Time & Attendance
By Staff Report
May. 19, 2011
Employers continue to boost deductibles, particularly for out-of-network services, as health care costs show no signs of easing, according to a survey released May 18.
Twenty-two percent of employers imposed deductibles of at least $1,000 this year for in-network services for their health care plans that had the largest enrollment, up from 16 percent last year and just 8 percent in 2008, according to PricewaterhouseCoopers.
Double that percentage of employers—44 percent—imposed deductibles of at least $1,000 for out-of-network services, up from 29 percent in 2010. As recently as 2008, only about 20 percent of employers imposed deductibles of $1,000 or higher on out-of-network services, according to the survey of more than 1,700 employers.

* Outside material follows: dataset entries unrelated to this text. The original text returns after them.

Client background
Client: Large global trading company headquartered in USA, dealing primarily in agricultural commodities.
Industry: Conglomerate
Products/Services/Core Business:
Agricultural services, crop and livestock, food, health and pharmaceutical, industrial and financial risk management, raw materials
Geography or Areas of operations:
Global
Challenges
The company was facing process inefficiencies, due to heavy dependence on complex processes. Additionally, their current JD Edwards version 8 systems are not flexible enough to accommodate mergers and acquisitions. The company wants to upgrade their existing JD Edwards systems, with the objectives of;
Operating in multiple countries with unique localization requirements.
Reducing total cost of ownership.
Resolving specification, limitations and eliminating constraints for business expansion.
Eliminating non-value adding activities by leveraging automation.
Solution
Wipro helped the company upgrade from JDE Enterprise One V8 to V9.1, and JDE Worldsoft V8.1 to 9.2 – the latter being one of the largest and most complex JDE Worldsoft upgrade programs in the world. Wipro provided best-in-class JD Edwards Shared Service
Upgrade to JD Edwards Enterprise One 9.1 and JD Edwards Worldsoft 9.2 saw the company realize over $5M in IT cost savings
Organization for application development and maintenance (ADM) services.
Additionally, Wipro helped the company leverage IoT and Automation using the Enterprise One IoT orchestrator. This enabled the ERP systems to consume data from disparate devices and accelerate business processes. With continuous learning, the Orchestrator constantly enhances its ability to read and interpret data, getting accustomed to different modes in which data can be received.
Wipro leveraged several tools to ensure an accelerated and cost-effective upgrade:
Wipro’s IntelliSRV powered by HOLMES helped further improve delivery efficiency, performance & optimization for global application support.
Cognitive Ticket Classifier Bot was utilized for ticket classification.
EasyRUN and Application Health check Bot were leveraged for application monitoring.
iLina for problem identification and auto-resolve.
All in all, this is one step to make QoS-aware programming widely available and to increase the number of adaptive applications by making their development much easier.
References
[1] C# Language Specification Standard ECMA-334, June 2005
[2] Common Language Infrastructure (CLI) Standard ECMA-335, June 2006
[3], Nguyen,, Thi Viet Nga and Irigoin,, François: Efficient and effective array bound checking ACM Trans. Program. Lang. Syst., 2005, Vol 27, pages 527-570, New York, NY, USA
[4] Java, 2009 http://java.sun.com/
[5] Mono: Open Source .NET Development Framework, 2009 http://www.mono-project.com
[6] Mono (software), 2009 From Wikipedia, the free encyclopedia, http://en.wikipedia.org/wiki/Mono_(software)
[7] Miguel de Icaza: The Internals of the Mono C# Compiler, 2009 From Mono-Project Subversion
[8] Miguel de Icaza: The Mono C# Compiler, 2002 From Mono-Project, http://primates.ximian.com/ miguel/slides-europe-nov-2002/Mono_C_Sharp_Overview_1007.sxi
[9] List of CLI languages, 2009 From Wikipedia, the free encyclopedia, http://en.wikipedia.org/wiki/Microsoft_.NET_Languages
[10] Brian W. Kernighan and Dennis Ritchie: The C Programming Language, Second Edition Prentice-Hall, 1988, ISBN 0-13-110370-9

“The biggest change in the past two years has been the increase in cost-sharing with employees,” said Michael Thompson, a Pricewaterhouse principal in New York. Increased cost-shifting has come as health care cost increases continue to outstrip increases in corporate profits as well as employee wages, he said.
Rising health care costs add pressure on employers already affected by the difficult economy, but boosting employee cost-sharing may make employees more careful consumers of services, Thompson said.
On the other hand, employers have limited increasing employees’ premiums. For example, 31 percent of employers require employees to pay less than 20 percent of the total premium for family coverage this year, virtually unchanged from last year, according to the survey.
“Employers have been careful not to shift premium costs to employees, but have decided that the better way to shift costs is to require those who use health care services to pay more,” Thompson said.
The survey also found a surge in employees enrolling in high-deductible, consumer-driven health care plans.
This year, 17 percent of employers reported that the greatest percentage of their employees was enrolled in high-deductible plans, up from 13 percent in 2010 and 8 percent in 2009. By contrast, 57 percent of employers reported that traditional preferred provider organizations had the highest enrollment this year, down from 63 percent last year.